• Work task: In the data that follows, find the line with "NELLIE LAFFERTY"; transcribe it, every later line up to the one with "Mirror (Perth) 6 Oct. (1928), 6.", and that line as well, exactly and with no others.

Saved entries
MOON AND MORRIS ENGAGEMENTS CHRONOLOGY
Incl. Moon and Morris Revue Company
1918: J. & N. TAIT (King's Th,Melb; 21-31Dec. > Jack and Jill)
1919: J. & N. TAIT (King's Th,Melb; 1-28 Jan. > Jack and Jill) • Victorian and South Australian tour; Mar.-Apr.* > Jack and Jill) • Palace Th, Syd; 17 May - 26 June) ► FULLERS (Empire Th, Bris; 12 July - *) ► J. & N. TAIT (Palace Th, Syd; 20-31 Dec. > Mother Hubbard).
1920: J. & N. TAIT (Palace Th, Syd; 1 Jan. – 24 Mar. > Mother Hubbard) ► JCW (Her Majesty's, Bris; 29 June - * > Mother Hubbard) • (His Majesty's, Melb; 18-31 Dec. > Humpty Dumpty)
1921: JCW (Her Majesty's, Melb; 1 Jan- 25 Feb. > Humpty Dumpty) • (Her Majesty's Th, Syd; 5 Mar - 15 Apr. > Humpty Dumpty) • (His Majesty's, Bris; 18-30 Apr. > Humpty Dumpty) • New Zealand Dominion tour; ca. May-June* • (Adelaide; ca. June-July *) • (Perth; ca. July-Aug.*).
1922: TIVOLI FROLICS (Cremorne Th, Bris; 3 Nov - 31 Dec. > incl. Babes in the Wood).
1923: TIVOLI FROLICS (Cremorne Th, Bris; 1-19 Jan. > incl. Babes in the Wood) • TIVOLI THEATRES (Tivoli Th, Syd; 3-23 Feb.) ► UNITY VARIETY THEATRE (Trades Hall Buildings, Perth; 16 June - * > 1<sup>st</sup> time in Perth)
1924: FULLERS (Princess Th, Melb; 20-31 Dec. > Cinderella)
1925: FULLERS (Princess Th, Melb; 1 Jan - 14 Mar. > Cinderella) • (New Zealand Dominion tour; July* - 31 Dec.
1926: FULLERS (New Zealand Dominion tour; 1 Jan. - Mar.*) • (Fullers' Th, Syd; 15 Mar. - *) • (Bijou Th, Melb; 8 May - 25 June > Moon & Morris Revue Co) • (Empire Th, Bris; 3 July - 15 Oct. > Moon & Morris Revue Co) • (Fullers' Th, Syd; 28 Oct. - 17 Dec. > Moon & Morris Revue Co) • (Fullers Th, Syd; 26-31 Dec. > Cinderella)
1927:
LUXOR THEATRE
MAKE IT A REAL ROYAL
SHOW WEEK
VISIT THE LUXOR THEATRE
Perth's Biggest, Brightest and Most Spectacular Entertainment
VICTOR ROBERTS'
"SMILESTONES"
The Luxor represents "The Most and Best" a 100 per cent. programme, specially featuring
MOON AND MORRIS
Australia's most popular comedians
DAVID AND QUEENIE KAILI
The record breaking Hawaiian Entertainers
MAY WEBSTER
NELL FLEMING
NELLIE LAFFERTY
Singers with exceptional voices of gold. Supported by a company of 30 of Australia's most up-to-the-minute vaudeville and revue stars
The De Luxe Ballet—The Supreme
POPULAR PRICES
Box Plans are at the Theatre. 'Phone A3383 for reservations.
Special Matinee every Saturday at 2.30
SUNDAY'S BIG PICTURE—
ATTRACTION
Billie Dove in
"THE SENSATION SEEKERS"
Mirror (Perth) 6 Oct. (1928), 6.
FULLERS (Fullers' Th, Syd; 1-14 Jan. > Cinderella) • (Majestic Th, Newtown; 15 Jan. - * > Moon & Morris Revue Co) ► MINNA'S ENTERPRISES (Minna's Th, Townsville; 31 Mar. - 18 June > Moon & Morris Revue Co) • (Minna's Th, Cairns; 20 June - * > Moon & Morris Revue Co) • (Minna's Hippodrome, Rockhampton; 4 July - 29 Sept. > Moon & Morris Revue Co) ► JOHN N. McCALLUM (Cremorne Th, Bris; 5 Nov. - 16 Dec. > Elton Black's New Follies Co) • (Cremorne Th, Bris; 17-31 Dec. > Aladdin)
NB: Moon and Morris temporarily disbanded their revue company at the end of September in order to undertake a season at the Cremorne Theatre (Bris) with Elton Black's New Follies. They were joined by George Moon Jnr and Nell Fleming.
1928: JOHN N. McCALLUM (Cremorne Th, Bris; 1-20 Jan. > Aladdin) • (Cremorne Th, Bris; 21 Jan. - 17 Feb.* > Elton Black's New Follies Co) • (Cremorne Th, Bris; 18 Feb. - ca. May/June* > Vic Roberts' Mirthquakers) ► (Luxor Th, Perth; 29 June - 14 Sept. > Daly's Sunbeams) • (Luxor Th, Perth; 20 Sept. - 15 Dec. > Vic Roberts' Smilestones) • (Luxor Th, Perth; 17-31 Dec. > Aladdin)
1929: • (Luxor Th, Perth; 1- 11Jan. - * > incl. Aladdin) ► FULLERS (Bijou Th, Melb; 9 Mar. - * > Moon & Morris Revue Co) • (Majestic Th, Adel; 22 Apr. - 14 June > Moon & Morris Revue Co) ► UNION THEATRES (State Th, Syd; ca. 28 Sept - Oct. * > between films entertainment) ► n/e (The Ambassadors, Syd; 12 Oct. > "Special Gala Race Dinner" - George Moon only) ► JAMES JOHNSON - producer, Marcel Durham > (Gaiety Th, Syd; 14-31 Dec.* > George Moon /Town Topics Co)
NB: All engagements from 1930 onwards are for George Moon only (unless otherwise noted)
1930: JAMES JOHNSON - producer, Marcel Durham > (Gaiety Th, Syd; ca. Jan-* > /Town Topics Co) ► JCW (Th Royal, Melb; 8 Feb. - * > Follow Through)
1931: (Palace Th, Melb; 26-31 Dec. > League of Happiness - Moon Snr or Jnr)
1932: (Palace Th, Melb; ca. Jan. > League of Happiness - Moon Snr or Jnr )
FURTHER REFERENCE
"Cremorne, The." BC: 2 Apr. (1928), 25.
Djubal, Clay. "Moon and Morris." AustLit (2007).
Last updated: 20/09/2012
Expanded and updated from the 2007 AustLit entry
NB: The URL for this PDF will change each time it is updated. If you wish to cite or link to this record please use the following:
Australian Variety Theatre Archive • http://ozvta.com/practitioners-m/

• Response:
NELLIE LAFFERTY
Singers with exceptional voices of gold. Supported by a company of 30 of Australia's most up-to-the-minute vaudeville and revue stars
The De Luxe Ballet—The Supreme
POPULAR PRICES
Box Plans are at the Theatre. 'Phone A3383 for reservations.
Special Matinee every Saturday at 2.30
SUNDAY'S BIG PICTURE—
ATTRACTION
Billie Dove in
"THE SENSATION SEEKERS"
Mirror (Perth) 6 Oct. (1928), 6.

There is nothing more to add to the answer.